[Opening LISTED RECORDS section]
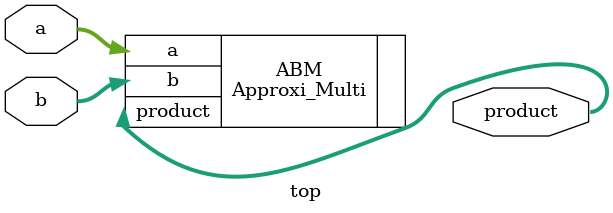
<source format=v>
`timescale 1ns / 1ps
module top(
    input wire [15:0] a,
    input wire [15:0] b,
    
    output wire [31:0] product
    );

Approxi_Multi #(.approximate_bit(10'd18)) ABM(
// the corresponding configuration is modified here. 
// For example, if FABM (f=18), then "approximate_bit = 10'd18".
    .a(a),
    .b(b),
    
    .product(product)
    );
endmodule
</source>
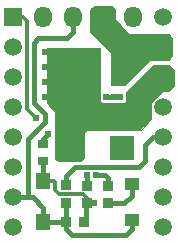
<source format=gbl>
G04 Layer: BottomLayer*
G04 EasyEDA Pro v1.9.29, 2023-05-07 01:58:04*
G04 Gerber Generator version 0.3*
G04 Scale: 100 percent, Rotated: No, Reflected: No*
G04 Dimensions in millimeters*
G04 Leading zeros omitted, absolute positions, 3 integers and 3 decimals*
%FSLAX33Y33*%
%MOMM*%
%AMOval*1,1,$1,$2,$3*1,1,$1,$4,$5*20,1,$1,$2,$3,$4,$5,0*%
%ADD999C,0.2032*%
%ADD10C,0.0254*%
%ADD11C,1.5*%
%ADD12R,1.5X1.5*%
%ADD13Oval,1.5X0.0X-0.15X0.0X0.15*%
%ADD14R,0.999998X0.599999*%
%ADD15R,3.999992X4.409999*%
%ADD16R,1.199998X0.999998*%
%ADD17R,1.199998X1.399997*%
%ADD18R,1.999996X1.999996*%
%ADD19R,0.864006X0.806475*%
%ADD20R,0.864006X0.806475*%
%ADD21R,0.899998X0.799998*%
%ADD22R,0.806475X0.864006*%
%ADD23C,0.650001*%
%ADD24C,0.610001*%
%ADD25C,0.399999*%
%ADD26C,0.254*%
%ADD27C,0.299999*%
G75*


G04 Copper Start*
G36*
G01X12882Y15439D02*
G01X10753Y13310D01*
G01X9627D01*
G01Y16002D01*
G03X9597Y16074I-102J0D01*
G01X7849Y17822D01*
G01Y19643D01*
G01X8168Y19962D01*
G01X9612D01*
G01X9931Y19643D01*
G01Y18796D01*
G03X9961Y18724I102J0D01*
G01X11104Y17581D01*
G03X11176Y17551I72J72D01*
G01X14436D01*
G01X14757Y17230D01*
G01Y15790D01*
G01X14436Y15469D01*
G01X12954D01*
G03X12882Y15439I0J-102D01*
G37*
G54D999*
G01X12882Y15439D02*
G01X10753Y13310D01*
G01X9627D01*
G01Y16002D01*
G03X9597Y16074I-102J0D01*
G01X7849Y17822D01*
G01Y19643D01*
G01X8168Y19962D01*
G01X9612D01*
G01X9931Y19643D01*
G01Y18796D01*
G03X9961Y18724I102J0D01*
G01X11104Y17581D01*
G03X11176Y17551I72J72D01*
G01X14436D01*
G01X14757Y17230D01*
G01Y15790D01*
G01X14436Y15469D01*
G01X12954D01*
G03X12882Y15439I0J-102D01*
G04 Copper End*

G04 PolygonModel Start*
G36*
G01X5097Y9525D02*
G01X5097Y9525D01*
G37*
G54D10*
G01X5097Y9525D02*
G01X5097Y9525D01*
G36*
G01X7239Y7112D02*
G01X6985Y6858D01*
G01X5049D01*
G01X4840Y7067D01*
G01Y11049D01*
G01X4124Y11765D01*
G01Y16428D01*
G01X8636D01*
G01Y11938D01*
G01X8763Y11811D01*
G01X10670Y11813D01*
G01X10795Y11938D01*
G01Y12700D01*
G01X13081Y14986D01*
G01X14478D01*
G01X14859Y14605D01*
G01Y13208D01*
G01X14478Y12827D01*
G01X13966D01*
G01X12954Y11815D01*
G01Y10414D01*
G01X12065Y9525D01*
G01X7493D01*
G01X7239Y9271D01*
G01Y7112D01*
G37*
G01X7239Y7112D02*
G01X6985Y6858D01*
G01X5049D01*
G01X4840Y7067D01*
G01Y11049D01*
G01X4124Y11765D01*
G01Y16428D01*
G01X8636D01*
G01Y11938D01*
G01X8763Y11811D01*
G01X10670Y11813D01*
G01X10795Y11938D01*
G01Y12700D01*
G01X13081Y14986D01*
G01X14478D01*
G01X14859Y14605D01*
G01Y13208D01*
G01X14478Y12827D01*
G01X13966D01*
G01X12954Y11815D01*
G01Y10414D01*
G01X12065Y9525D01*
G01X7493D01*
G01X7239Y9271D01*
G01Y7112D01*
G04 PolygonModel End*

G04 Pad Start*
G54D11*
G01X13970Y13970D03*
G01X13970Y16510D03*
G01X13970Y19050D03*
G01X13970Y11430D03*
G01X13970Y8890D03*
G01X13970Y6350D03*
G01X13970Y3810D03*
G01X13970Y1270D03*
G01X1270Y1270D03*
G01X1270Y3810D03*
G01X1270Y6350D03*
G01X1270Y8890D03*
G01X1270Y11430D03*
G01X1270Y13970D03*
G01X1270Y16510D03*
G54D12*
G01X1270Y19050D03*
G54D13*
G01X11430Y19050D03*
G01X8890Y19050D03*
G01X6350Y19050D03*
G01X3810Y19050D03*
G54D14*
G01X10037Y16104D03*
G01X10037Y14834D03*
G01X10037Y13564D03*
G01X10037Y12294D03*
G01X4187Y12294D03*
G01X4187Y13564D03*
G01X4187Y14834D03*
G01X4187Y16104D03*
G54D15*
G01X6502Y14199D03*
G54D16*
G01X11303Y1879D03*
G01X11303Y4979D03*
G54D17*
G01X3810Y5164D03*
G01X3810Y1694D03*
G54D18*
G01X6055Y8001D03*
G01X10455Y8001D03*
G54D19*
G01X7493Y4809D03*
G01X7493Y3302D03*
G01X9271Y4809D03*
G01X9271Y3302D03*
G54D20*
G01X5715Y3311D03*
G01X5715Y4817D03*
G54D21*
G01X3810Y6920D03*
G01X3810Y8320D03*
G54D22*
G01X5750Y1700D03*
G01X7257Y1700D03*
G04 Pad End*

G04 Via Start*
G54D23*
G01X10432Y8006D03*
G54D24*
G01X7747Y14428D03*
G01X7747Y13793D03*
G01X7112Y15063D03*
G01X7112Y14428D03*
G01X7112Y13793D03*
G01X7112Y13158D03*
G01X6477Y13158D03*
G01X6477Y13793D03*
G01X6477Y14428D03*
G01X7747Y13158D03*
G01X7747Y15063D03*
G01X6477Y15063D03*
G01X10432Y8641D03*
G01X10432Y7371D03*
G01X11067Y8006D03*
G01X9797Y8006D03*
G01X11067Y7371D03*
G01X9797Y7371D03*
G01X11067Y8641D03*
G01X9797Y8641D03*
G01X5842Y13158D03*
G01X5842Y13793D03*
G01X5842Y14428D03*
G01X5842Y15063D03*
G01X8128Y3302D03*
G01X3200Y10500D03*
G01X8300Y5700D03*
G01X4191Y9144D03*
G01X7493Y5715D03*
G01X9100Y12300D03*
G04 Via End*

G04 Track Start*
G54D25*
G01X3810Y5164D02*
G01X3810Y6920D01*
G01X3810Y1694D02*
G01X3810Y2921D01*
G01X2921Y3810D01*
G01X2721D01*
G01X1270D01*
G01X3937Y10863D02*
G01X3937Y10160D01*
G01X6350Y19050D02*
G01X6350Y17780D01*
G01X5842Y17272D01*
G54D26*
G01X6477Y14428D02*
G01X6502Y14403D01*
G01Y14199D01*
G54D25*
G01X13100Y8890D02*
G01X13970Y8890D01*
G01X3000Y11800D02*
G01X3937Y10863D01*
G01X3000Y16872D02*
G01X3000Y11800D01*
G01X3400Y17272D02*
G01X3000Y16872D01*
G01X5842Y17272D02*
G01X3400Y17272D01*
G01X11303Y3956D02*
G01X11303Y4979D01*
G01X3937Y10160D02*
G01X2540Y8763D01*
G01Y3991D01*
G01X2721Y3810D01*
G01X7400Y1646D02*
G01X7400Y3429D01*
G01X7493D01*
G54D27*
G01X4742Y5164D02*
G01X3810Y5164D01*
G54D25*
G01X5766Y1694D02*
G01X5766Y1646D01*
G01X5766Y3438D02*
G01X5766Y1694D01*
G01X3810Y1694D02*
G01X5766Y1694D01*
G01X11303Y1879D02*
G01X11303Y1143D01*
G01X10795Y635D01*
G01X5766Y1646D02*
G01X5766Y1092D01*
G01X6223Y635D01*
G01X10795D01*
G01X5715Y4817D02*
G01X5715Y5588D01*
G01X9271Y3302D02*
G01X10649Y3302D01*
G01X11303Y3956D01*
G54D27*
G01X4800Y5106D02*
G01X4742Y5164D01*
G01X4800Y4403D02*
G01X4800Y5106D01*
G54D25*
G01X8128Y3302D02*
G01X7493Y3302D01*
G54D27*
G01X7493Y3429D02*
G01X7493Y3771D01*
G01X7200Y4064D01*
G01X5139D01*
G01X4800Y4403D01*
G54D25*
G01X4191Y9144D02*
G01X3810Y8763D01*
G01Y8320D01*
G01X7493Y5715D02*
G01X7493Y4809D01*
G01X10031Y12300D02*
G01X10037Y12294D01*
G01X9100Y12300D02*
G01X10031Y12300D01*
G01X8300Y5700D02*
G01X9032Y5700D01*
G01X9271Y5461D01*
G01Y4809D01*
G01X12446Y6877D02*
G01X12446Y8236D01*
G01X13100Y8890D01*
G01X5715Y5588D02*
G01X6499Y6372D01*
G01X11941D01*
G01X12446Y6877D01*
G54D27*
G01X3200Y10500D02*
G01X2448Y11252D01*
G01Y18746D01*
G01X2144Y19050D01*
G01X1270D01*
G04 Track End*

M02*

</source>
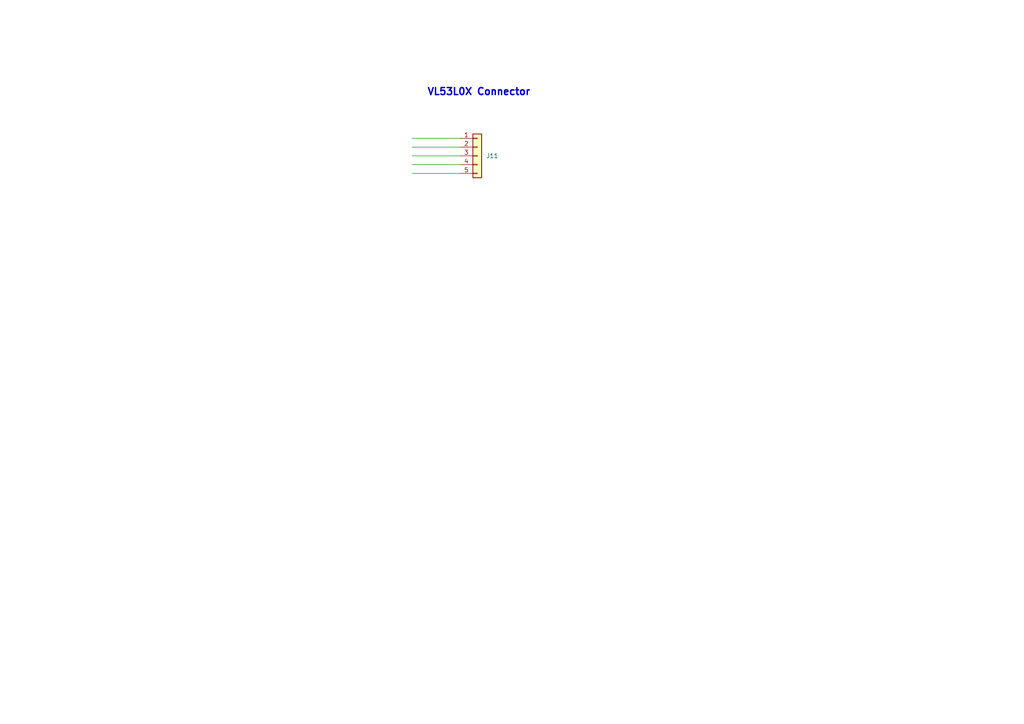
<source format=kicad_sch>
(kicad_sch (version 20211123) (generator eeschema)

  (uuid 4131007f-bbb9-4247-b582-e75bbff21caa)

  (paper "A4")

  


  (wire (pts (xy 119.507 40.132) (xy 133.35 40.132))
    (stroke (width 0) (type default) (color 0 0 0 0))
    (uuid 0991fe0a-06bb-4a70-86df-e95e54d2eea3)
  )
  (wire (pts (xy 119.507 47.752) (xy 133.35 47.752))
    (stroke (width 0) (type default) (color 0 0 0 0))
    (uuid 11eb076b-1cf5-4f72-b650-757194f16417)
  )
  (wire (pts (xy 119.507 45.212) (xy 133.35 45.212))
    (stroke (width 0) (type default) (color 0 0 0 0))
    (uuid 73d285b3-a4ee-4fc8-a0e8-dd715aa7f3e1)
  )
  (wire (pts (xy 119.507 42.672) (xy 133.35 42.672))
    (stroke (width 0) (type default) (color 0 0 0 0))
    (uuid 8f326616-e3a7-4e0b-bb8d-0efd89303b7e)
  )
  (wire (pts (xy 119.507 50.292) (xy 133.35 50.292))
    (stroke (width 0) (type default) (color 0 0 0 0))
    (uuid 9157432e-645c-4896-8b9b-bc47df4407e1)
  )

  (text "VL53L0X Connector" (at 123.825 27.94 0)
    (effects (font (size 2.032 2.032) (thickness 0.4064) bold) (justify left bottom))
    (uuid 638371b4-d4a6-4631-a3e7-a5de2ab77568)
  )

  (symbol (lib_id "Connector_Generic:Conn_01x05") (at 138.43 45.212 0) (unit 1)
    (in_bom yes) (on_board yes) (fields_autoplaced)
    (uuid 1acc99f0-fd3d-4bc1-a380-102056828207)
    (property "Reference" "J11" (id 0) (at 140.97 45.2119 0)
      (effects (font (size 1.27 1.27)) (justify left))
    )
    (property "Value" "Conn_01x05" (id 1) (at 140.97 46.4819 0)
      (effects (font (size 1.27 1.27)) (justify left) hide)
    )
    (property "Footprint" "" (id 2) (at 138.43 45.212 0)
      (effects (font (size 1.27 1.27)) hide)
    )
    (property "Datasheet" "~" (id 3) (at 138.43 45.212 0)
      (effects (font (size 1.27 1.27)) hide)
    )
    (pin "1" (uuid 242f558b-4465-4cdb-b2c5-d81296ce4370))
    (pin "2" (uuid 01203c5b-2236-4cc9-ab70-baa3e658f5ba))
    (pin "3" (uuid fefaad35-b305-494a-bca2-bf2e73738fb8))
    (pin "4" (uuid aedbecef-fb93-4fda-9b5f-a5bc7407c81e))
    (pin "5" (uuid 83c210f7-5572-474f-bcea-06a21798d00f))
  )
)

</source>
[Closing LISTED RECORDS section]
● **EXERCISE DIRECTIONS**
Look above for every line with the word "size" and copy it.

● **THE COMPLETED TASK**
    (effects (font (size 2.032 2.032) (thickness 0.4064) bold) (justify left bottom))
      (effects (font (size 1.27 1.27)) (justify left))
      (effects (font (size 1.27 1.27)) (justify left) hide)
      (effects (font (size 1.27 1.27)) hide)
      (effects (font (size 1.27 1.27)) hide)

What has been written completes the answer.